Tout est affaire de décor. Ici, en l’occurrence: on est à Namur, au parlement wallon. C’est entre les travées de l’assemblée qu’une voix s’élève pour évoquer son enfance, sa jeunesse, sa vie en somme. Cette vie, c’est celle de Jade, une jeune femme de 24 ans. Elle est venue raconter son histoire lors d’une journée consacrée à la situation des jeunes aidants proches. Dès son plus jeune âge jusqu’à ses 20 ans, Jade a été au chevet de sa mère. Devant un public d’élus, d’experts et de professionnels, elle raconte cette expérience qui ne l’a pas «juste touchée émotionnellement», comme elle le dit, mais qui a bouleversé sa vie.
Du jour au lendemain, et pas seulement dans l’accompagnement d’un parent malade, cette expérience a des répercussions sociales, financières comme administratives.

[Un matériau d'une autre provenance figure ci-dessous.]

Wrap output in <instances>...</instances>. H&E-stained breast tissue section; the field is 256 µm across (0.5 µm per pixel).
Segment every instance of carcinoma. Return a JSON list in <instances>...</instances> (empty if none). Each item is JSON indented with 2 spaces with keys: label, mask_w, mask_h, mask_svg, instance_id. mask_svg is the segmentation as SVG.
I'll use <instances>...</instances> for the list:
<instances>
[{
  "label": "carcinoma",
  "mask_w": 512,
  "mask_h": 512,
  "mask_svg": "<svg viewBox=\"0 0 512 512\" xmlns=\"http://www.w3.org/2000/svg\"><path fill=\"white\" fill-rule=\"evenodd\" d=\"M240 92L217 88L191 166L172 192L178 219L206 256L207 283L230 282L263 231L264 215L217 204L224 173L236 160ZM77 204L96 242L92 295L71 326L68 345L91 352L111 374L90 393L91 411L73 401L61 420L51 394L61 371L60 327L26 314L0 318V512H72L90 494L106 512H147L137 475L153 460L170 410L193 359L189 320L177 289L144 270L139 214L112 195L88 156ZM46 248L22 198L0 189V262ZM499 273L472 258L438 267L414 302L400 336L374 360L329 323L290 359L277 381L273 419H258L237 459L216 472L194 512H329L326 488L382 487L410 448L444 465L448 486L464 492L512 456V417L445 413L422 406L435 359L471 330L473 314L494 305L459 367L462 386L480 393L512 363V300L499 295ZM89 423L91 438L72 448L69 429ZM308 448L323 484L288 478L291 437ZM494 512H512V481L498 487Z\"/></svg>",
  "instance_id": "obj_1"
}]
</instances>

Au fil des mots, Jade les évoque une après une. «Pas un jour sans que tu te poses la question de savoir comment tu vas manger, où tu vas dormir, comment tu vas payer les factures, tout ça… Faire des études? Je ne pouvais pas. Je devais aider ma mère, et pas seulement pour lui donner des soins. J’ai arrêté l’école. J’ai commencé à avoir plusieurs petits boulots. Cette situation est venue tout remettre en question.»
Une «remise en question» qui peut aussi amener à se retrouver du jour au lendemain SDF comme ce fut le cas de Jade. «C’est un peu comme si ma mère m’avait emportée dans sa chute.» «Aujourd’hui, ça va, poursuit-elle. J’ai trouvé un travail. Je suis en train de tout reconstruire.»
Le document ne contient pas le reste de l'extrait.